22 Anticoagulation and Antiplatelet Therapy in the Neurosurgical Intensive Care Unit



10.1055/b-0038-160252

22 Anticoagulation and Antiplatelet Therapy in the Neurosurgical Intensive Care Unit

Bo-Lin Liu and Javed Siddiqi


Abstract


When, and how, to manage anticoagulation and antiplatelet therapy in the neurosurgical intensive care unit (NICU) is a recurring question. All NICU patients are at risk of developing deep vein thrombosis or pulmonary embolism, but many of them also have absolute or relative contraindications for prophylactic anticoagulation or antiplatelet therapy. We review contemporary evidence-based literature on this topic and discuss our own experience and management rationales of anticoagulation and antiplatelet therapy in the NICU.




Case Presentation


A 55-year-old Caucasian male undergoes craniotomy for evacuation of a traumatic subdural hematoma and is postoperatively managed in the neurosurgical intensive care unit of a tertiary care trauma center. Neurological exam on postoperative day 7 revealed a Glasgow Coma Scale (GCS) score of 12, muscle power was 3/5 on the left upper extremity, 4/5 on the right upper extremity, and 5/5 on lower extremities bilaterally. No sensory deficit was noted. He complained of vague discomfort in his left shoulder area. Physical exam revealed left upper-extremity edema with a difference in diameter of 4 cm between upper extremities. A venous catheter was located on the left upper extremity for administration of fluids.
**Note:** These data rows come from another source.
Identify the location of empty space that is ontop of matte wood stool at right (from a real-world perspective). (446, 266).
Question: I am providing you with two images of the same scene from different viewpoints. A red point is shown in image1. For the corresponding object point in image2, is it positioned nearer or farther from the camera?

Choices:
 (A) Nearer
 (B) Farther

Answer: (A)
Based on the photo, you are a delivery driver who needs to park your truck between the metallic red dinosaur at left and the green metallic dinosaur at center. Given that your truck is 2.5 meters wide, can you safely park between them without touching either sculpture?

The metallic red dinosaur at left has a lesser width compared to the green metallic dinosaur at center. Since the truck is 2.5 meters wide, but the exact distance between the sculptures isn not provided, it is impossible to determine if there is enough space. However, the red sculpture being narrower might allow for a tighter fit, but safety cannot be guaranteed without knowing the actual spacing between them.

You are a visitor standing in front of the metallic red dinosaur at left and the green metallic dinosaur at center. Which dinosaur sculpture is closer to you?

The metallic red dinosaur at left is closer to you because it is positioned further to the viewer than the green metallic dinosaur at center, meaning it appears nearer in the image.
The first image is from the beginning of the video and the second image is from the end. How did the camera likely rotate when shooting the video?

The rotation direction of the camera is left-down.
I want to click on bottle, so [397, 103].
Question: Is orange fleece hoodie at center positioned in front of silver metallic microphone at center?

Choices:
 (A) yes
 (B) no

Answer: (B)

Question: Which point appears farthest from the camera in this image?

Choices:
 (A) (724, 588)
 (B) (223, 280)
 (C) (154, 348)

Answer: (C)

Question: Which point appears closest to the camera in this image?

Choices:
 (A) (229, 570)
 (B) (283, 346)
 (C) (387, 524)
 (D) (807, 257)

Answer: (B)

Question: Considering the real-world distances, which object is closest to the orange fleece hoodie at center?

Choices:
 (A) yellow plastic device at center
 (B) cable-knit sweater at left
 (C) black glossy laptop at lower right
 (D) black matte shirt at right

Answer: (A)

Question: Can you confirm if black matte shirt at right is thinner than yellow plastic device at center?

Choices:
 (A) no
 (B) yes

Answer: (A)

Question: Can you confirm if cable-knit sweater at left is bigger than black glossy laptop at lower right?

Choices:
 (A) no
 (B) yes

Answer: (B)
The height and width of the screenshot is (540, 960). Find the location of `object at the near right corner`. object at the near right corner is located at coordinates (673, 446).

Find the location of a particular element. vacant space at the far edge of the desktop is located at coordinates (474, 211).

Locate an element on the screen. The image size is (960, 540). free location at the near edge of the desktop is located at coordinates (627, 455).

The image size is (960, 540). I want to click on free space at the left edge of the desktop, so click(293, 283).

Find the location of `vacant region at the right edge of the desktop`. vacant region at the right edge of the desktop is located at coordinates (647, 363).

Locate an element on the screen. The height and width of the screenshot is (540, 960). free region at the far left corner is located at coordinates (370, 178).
See end of chapter for Case Management.



22.1 Introduction


Neurotrauma, stroke (both ischemic and hemorrhagic), and postneurosurgical patients make up the majority of patients in the neurosurgical intensive care unit (NICU). Each of these three categories of patients presents complex issues about timing, and extent of, anticoagulation and/or antiplatelet prophylaxis and therapy. For example, neurointensivists commonly face the difficult issue of how to treat deep vein thrombosis (DVT) or pulmonary embolism (PE) in patients who already have acute brain hemorrhage, are immediately postop craniotomy, or have indwelling ventriculostomy catheters. Serious consideration needs to be given to when it is safe to start medications that are the standard of care for the thrombosis, while knowingly increasing the risk of exacerbating the bleed from the treatment. Dural venous sinus thrombosis is the only known condition in which the defined treatment, even in the face of intracerebral bleed, is anticoagulation; for all other conditions involving actual or potential bleeding in the brain, anticoagulation and antiplatelet prophylaxis and therapy pose known risks to the patient, mandating a deliberate and systematic treatment plan, reinforced with very clear communications with the entire treatment team and patient/family.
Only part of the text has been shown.